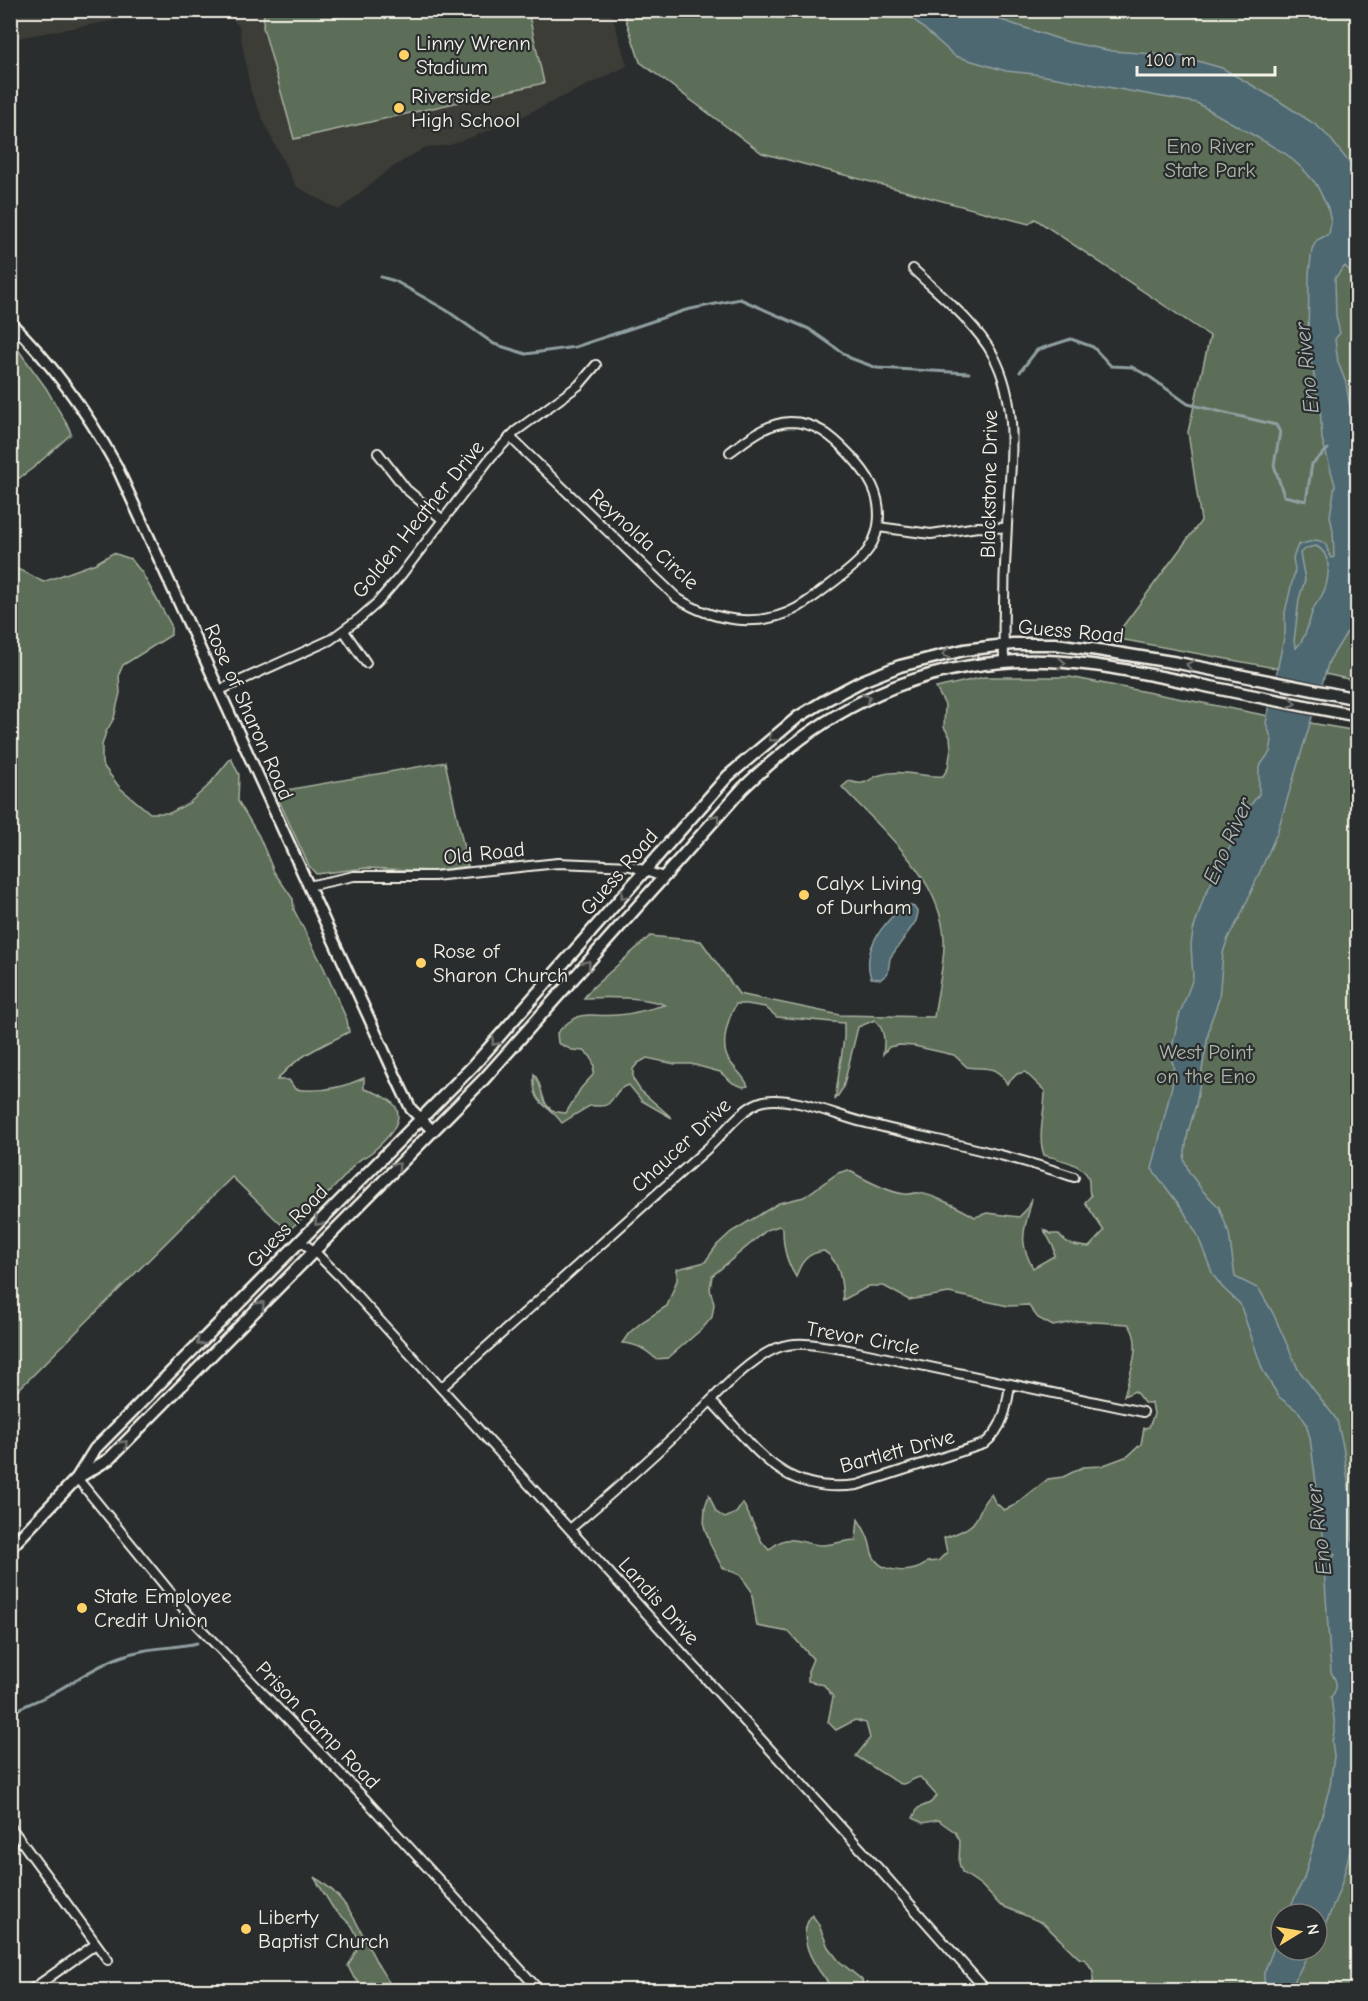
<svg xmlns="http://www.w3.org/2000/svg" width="1368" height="2001" font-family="'Comic Neue',sans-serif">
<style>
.built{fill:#3e3d39}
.green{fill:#5b6e58;stroke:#a8b0a0;stroke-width:1.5;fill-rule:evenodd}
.water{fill:#4d6871;stroke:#909fa1;stroke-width:1.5;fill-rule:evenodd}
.pier{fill:#2a2d2e}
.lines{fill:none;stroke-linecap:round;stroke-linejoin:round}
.stream{stroke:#909fa1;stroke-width:3}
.minor-casing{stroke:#f4f1e8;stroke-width:12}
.tertiary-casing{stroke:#f4f1e8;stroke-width:14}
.secondary-casing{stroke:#f4f1e8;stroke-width:15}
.minor{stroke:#2a2d2e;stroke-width:8}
.tertiary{stroke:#2a2d2e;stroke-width:9}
.secondary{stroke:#2a2d2e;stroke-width:10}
.oneway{stroke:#71726f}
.poi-dot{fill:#ffd166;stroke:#2a2d2e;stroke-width:2}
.labels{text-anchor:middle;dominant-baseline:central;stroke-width:4.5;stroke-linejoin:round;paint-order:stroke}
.poi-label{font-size:21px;fill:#f4f1e8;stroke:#2a2d2e;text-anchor:start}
.park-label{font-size:21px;fill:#afb6a7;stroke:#2a2d2e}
.street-label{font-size:21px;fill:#f4f1e8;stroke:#2a2d2e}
.water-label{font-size:22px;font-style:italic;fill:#b1bab8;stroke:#2a2d2e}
</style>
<rect width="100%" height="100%" fill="#2a2d2e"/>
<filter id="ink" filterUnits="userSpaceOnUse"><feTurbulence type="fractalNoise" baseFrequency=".0167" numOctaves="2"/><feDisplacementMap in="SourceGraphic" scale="12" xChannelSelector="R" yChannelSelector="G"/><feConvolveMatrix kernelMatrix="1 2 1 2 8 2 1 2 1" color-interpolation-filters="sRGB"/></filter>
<g filter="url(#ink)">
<g class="built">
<path d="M11 10H166V11L11 39Z"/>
<path d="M224 11H611L627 66 508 123 450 145 424 148 388 170 339 210 296 186 271 137 251 92 239 26Z"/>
</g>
<g class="green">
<path d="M264 11H528L544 83 294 139 263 27Z"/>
<path d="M623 11H1357V681L1325 674 1297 672 1114 638 1201 521 1188 432 1210 336 1035 219 1029 224 762 153 640 62Z"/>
<path d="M11 340 46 388 69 428 71 434 33 468 11 484Z"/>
<path d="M113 553 131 559 142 573 171 625V635L123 665 119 674 120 693 114 718 106 732 102 745V764L120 788 150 813H170L189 803 208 786 231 758 239 775 238 801 259 836 274 872 293 899 294 910 324 968 347 1020 349 1032C322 1046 296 1056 277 1080H289L295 1089C320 1093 342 1088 364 1078V1089C412 1102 404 1125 372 1152 367 1156 361 1158 357 1162 352 1166 349 1172 345 1176 327 1195 308 1214 288 1231L232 1177 11 1397V567L25 572 43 582 96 563Z"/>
<path d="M984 677H1070L1269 716 1357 731V1990H1085L1093 1983V1971L1086 1960 1079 1958 1043 1923 1000 1905 981 1885 962 1872 959 1863 960 1841 955 1832 938 1820 923 1823 913 1818 918 1808 930 1803 937 1796 920 1777C913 1778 908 1784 902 1784 897 1784 863 1760 856 1756L870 1738 866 1723 855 1720 836 1730 828 1722 833 1697 824 1685 808 1681V1671L813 1659 789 1632 757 1626 751 1590 740 1575 722 1567 710 1544 704 1526 705 1507 709 1495 716 1512 725 1518 736 1513 743 1503 762 1542 769 1550C790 1530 799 1545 823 1545 834 1545 844 1540 856 1540L858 1519C862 1526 867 1533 869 1541 871 1547 871 1554 875 1559 884 1574 917 1574 927 1562L938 1561 947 1552 944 1538C953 1535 968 1530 974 1522 982 1512 979 1505 991 1494L995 1502 1004 1510 1015 1505 1048 1479 1063 1477 1083 1467 1101 1466 1128 1456 1141 1444 1144 1428 1149 1427 1154 1414 1152 1403H1144L1135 1391 1124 1396C1129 1376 1144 1342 1128 1324L1078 1321 1053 1326 1038 1318 1028 1305 1008 1306 949 1293 909 1300 884 1286H869L843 1300C842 1282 840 1261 824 1251 808 1253 801 1261 796 1277 786 1261 783 1247 783 1229L779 1226 767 1230 712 1276 710 1289 714 1304 712 1317 703 1328 668 1358 656 1359C645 1349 637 1344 622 1343L629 1333 642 1322 667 1306 677 1280V1269L705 1262 717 1245 731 1232 779 1203 804 1197 838 1173 848 1170C862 1178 890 1193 905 1194 910 1195 914 1192 919 1193 934 1195 962 1209 975 1217L987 1213 1019 1217 1026 1210 1032 1198C1026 1229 1016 1237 1033 1268L1054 1256V1248L1044 1230 1051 1234H1059C1067 1245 1075 1246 1089 1247L1104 1231 1085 1202 1091 1196C1087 1190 1091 1184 1088 1177 1082 1163 1057 1159 1044 1155 1037 1136 1045 1112 1045 1091L1025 1072 1017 1074 1007 1084C996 1064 987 1070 967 1067L954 1055 914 1046 899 1045 889 1047 883 1054C885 1040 885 1030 875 1020L858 1027 843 1088 835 1100 844 1038V1023L777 1017 765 1007 747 1004H736C728 1018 720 1044 728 1059 734 1069 744 1075 748 1086L743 1087 733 1083 720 1072 691 1064H675L647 1058 638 1063 633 1069V1079L640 1090 672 1118 642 1101 629 1085C617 1087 616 1097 608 1104 602 1108 596 1105 590 1106 587 1107 565 1121 562 1123 547 1102 532 1107 534 1074 546 1088 537 1113 566 1113L581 1088 593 1075 594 1066 591 1057 584 1051 572 1050 558 1043 557 1033C582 1006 587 1018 618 1015 633 1014 649 1009 665 1005 644 996 607 997 584 998L591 989 650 936 701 941 739 994 840 1015 934 1017C937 994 945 962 944 940 942 878 881 829 842 787L849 781C868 787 866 779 880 775 900 768 922 778 943 776L948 768 951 748 950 737 944 727 945 705 936 688ZM1281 1914H1317V1950H1281Z"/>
<path d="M445 762 468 866 431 871 366 868 316 874 309 866 275 792Z"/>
<path d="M314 1877C362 1905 363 1952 395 1990H369L354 1978 348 1966 359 1945 358 1938 352 1926 333 1908Z"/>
<path d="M812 1915 818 1923 828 1947 839 1961 862 1980 864 1990H834C818 1971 793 1939 812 1915Z"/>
</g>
<g class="water">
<path d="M904 11H978L995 18 1068 42 1112 51 1180 56 1222 68 1276 99 1316 125 1329 137 1356 171 1357 177V273L1353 274 1345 266 1335 278 1336 316 1340 333 1335 339 1336 348 1338 362 1346 383 1357 447V616L1329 661 1277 833 1240 917 1228 938 1223 953 1219 999 1210 1024 1196 1105 1188 1132 1184 1159 1189 1172 1202 1190 1219 1207 1229 1233 1235 1277 1259 1289 1273 1313 1298 1369 1337 1420 1343 1446 1351 1502 1352 1538 1358 1556 1357 1824 1341 1886 1327 1921 1317 1938V1914H1287L1304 1878 1330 1786 1334 1756 1332 1742 1335 1727 1331 1697C1339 1687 1337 1682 1331 1672L1324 1567 1330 1562 1335 1555 1324 1542 1310 1438 1306 1423 1299 1412 1279 1397 1263 1371 1240 1304 1223 1288 1213 1275 1197 1234 1183 1210 1152 1169 1174 1077 1173 1064 1170 1056 1179 1016 1193 978 1191 945 1193 931 1204 897 1231 845 1240 819 1259 794V767L1270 752 1272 740 1266 723 1285 633V612L1295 570 1293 558 1298 545 1317 540 1325 543 1331 558 1334 557 1333 531 1330 516 1335 485 1322 439 1320 406 1308 345 1309 274 1312 249 1317 240 1329 234 1331 222 1328 208 1316 184 1303 169 1286 154 1197 103 1034 74 1006 71 955 56ZM1316 546C1334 555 1329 583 1321 597 1318 602 1315 605 1313 609 1309 622 1306 638 1296 648L1294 642 1299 599 1305 580 1300 553 1307 548Z"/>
<path d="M905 904 914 907 918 913 916 921 890 958 888 973 881 979 871 978C861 948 884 923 905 904Z"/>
<path d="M1281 1930V1950H1310L1295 1980 1292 1990H1264V1973Z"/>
</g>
<path class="pier" d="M1273 673 1326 684 1316 717 1266 707Z"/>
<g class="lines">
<g class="stream">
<path d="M381 277 395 281 446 310 494 344 526 354 575 347 686 310 740 299 809 329 850 358 877 368 969 373"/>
<path d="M1020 372 1037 350 1071 339 1093 347 1111 366 1132 367 1150 377 1188 404 1276 425 1280 432 1274 465 1284 496 1306 501 1312 464 1328 449"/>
<path d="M10 1715C20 1706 35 1702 47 1696 71 1684 95 1666 120 1657 145 1647 171 1649 197 1643"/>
</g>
<g class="minor-casing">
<g id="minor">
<path d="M913 269C939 294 976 323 993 355 1021 407 1010 469 1007 525 1004 571 1003 616 1004 662"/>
<path d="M510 437 677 598C712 621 759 629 797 608 811 600 823 590 835 581 854 567 874 551 878 526 883 495 868 474 848 453 832 436 815 422 790 422 766 423 748 439 730 452"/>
<path d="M378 453 406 489 443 520"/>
<path d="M878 527 931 534 978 527 1006 528"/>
<path d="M344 631 366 663"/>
<path d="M220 690 330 640 360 618 377 603 401 575 491 457 516 431 579 385 596 365"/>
<path d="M308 886 354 876H434L558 863 631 866 663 877"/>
<path d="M300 1241 314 1251 339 1276 879 1869 986 1990"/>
<path d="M441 1388 709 1147C724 1133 744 1105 764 1101 790 1095 835 1115 862 1122 933 1140 1005 1153 1074 1177"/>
<path d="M711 1401C757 1449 781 1495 857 1485L984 1444C1003 1429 1007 1408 1010 1384"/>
<path d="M77 1478 197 1625 366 1800 539 1990"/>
<path d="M570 1529C609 1496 648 1461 686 1425 711 1402 745 1361 777 1348 800 1339 825 1347 849 1350L1143 1412"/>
<path d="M10 1826 108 1960"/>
<path d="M31 1990 96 1944"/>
</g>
</g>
<g class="tertiary-casing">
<path id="tertiary" d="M10 322C53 364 87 412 116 465L401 1088 411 1109 432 1130"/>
</g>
<g class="secondary-casing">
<g id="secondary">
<path d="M79 1477 109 1459 484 1079 743 788C818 716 898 671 1003 662 1069 656 1137 672 1201 685 1253 696 1305 706 1358 716"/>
<path d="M10 1548 77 1478 95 1449 474 1065 728 776 798 717 826 700 862 681 900 666 964 650 1013 644H1055L1098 650 1178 663 1358 699"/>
</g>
</g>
<use href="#minor" class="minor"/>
<use href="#tertiary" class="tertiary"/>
<use href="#secondary" class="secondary"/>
</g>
<defs><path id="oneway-chevron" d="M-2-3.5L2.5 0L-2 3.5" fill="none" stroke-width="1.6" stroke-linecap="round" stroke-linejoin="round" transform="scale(1.5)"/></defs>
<g class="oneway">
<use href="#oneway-chevron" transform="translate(946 654) rotate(167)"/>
<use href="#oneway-chevron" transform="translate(1062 663) rotate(5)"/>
<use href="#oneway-chevron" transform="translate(1190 665) rotate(-168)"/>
<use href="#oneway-chevron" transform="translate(867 698) rotate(-26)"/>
<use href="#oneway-chevron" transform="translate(1292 703) rotate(11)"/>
<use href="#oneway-chevron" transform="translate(772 738) rotate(141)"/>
<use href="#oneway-chevron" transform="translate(716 818) rotate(-48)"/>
<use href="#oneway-chevron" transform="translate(624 895) rotate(131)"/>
<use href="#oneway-chevron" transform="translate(587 964) rotate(-50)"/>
<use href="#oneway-chevron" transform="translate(495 1042) rotate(132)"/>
<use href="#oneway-chevron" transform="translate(397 1166) rotate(-45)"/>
<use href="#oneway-chevron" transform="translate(318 1222) rotate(134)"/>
<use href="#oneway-chevron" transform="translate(261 1305) rotate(-46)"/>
<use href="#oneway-chevron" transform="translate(200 1342) rotate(135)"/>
<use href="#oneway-chevron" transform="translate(124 1444) rotate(-46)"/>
</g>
</g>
<g class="poi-dot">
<circle cx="404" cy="55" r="6"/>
<circle cx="399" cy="108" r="6"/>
<circle cx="804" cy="895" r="6"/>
<circle cx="421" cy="963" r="6"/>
<circle cx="82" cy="1608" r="6"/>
<circle cx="246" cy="1929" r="6"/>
</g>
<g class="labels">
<g class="poi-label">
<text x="416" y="43">Linny Wrenn<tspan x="416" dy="24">Stadium</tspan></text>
<text x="411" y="96">Riverside<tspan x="411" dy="24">High School</tspan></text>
<text x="816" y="883">Calyx Living<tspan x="816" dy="24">of Durham</tspan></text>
<text x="433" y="951">Rose of<tspan x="433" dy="24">Sharon Church</tspan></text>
<text x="94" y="1596">State Employee<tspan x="94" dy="24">Credit Union</tspan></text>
<text x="258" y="1917">Liberty<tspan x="258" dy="24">Baptist Church</tspan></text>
</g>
<g class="park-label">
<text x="1210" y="146">Eno River<tspan x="1210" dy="24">State Park</tspan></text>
<text x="1206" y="1052">West Point<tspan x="1206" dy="24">on the Eno</tspan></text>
</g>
<g class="street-label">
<text transform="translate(989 484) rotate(-89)">Blackstone Drive</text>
<text transform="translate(418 519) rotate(-51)">Golden Heather Drive</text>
<text transform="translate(644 539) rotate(42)">Reynolda Circle</text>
<text transform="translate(1071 631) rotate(5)">Guess Road</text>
<text transform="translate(249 712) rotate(66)">Rose of Sharon Road</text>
<text transform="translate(484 853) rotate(-6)">Old Road</text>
<text transform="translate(619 872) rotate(-49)">Guess Road</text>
<text transform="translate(681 1145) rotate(-43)">Chaucer Drive</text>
<text transform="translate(287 1226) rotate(-46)">Guess Road</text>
<text transform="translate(863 1338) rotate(10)">Trevor Circle</text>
<text transform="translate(897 1451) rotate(-15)">Bartlett Drive</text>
<text transform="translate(659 1601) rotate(48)">Landis Drive</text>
<text transform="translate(318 1725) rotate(46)">Prison Camp Road</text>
</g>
<g class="water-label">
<text transform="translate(1307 368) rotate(-96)">Eno River</text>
<text transform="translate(1228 841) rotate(-66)">Eno River</text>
<text transform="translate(1319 1530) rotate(-97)">Eno River</text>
</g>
</g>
<rect width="1368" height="2001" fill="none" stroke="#2a2d2e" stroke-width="36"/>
<rect x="18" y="18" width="1332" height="1965" fill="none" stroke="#f4f1e8" stroke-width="2" filter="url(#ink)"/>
<g transform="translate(1299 1932) rotate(79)"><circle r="28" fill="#2a2d2e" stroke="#7b7b78" stroke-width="1.5"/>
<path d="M0-4.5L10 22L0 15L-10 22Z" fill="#ffd166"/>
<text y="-9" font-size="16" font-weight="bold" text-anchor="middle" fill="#f4f1e8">N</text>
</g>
<path d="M1137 66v9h138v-9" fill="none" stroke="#f4f1e8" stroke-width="3"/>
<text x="1146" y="66" font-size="18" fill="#f4f1e8" stroke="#2a2d2e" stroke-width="4.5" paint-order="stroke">100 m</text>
</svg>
....................
# Problem to work on
Whenever a line of the listing above holds the word "evenodd", copy that line.

# Result
.green{fill:#5b6e58;stroke:#a8b0a0;stroke-width:1.5;fill-rule:evenodd}
.water{fill:#4d6871;stroke:#909fa1;stroke-width:1.5;fill-rule:evenodd}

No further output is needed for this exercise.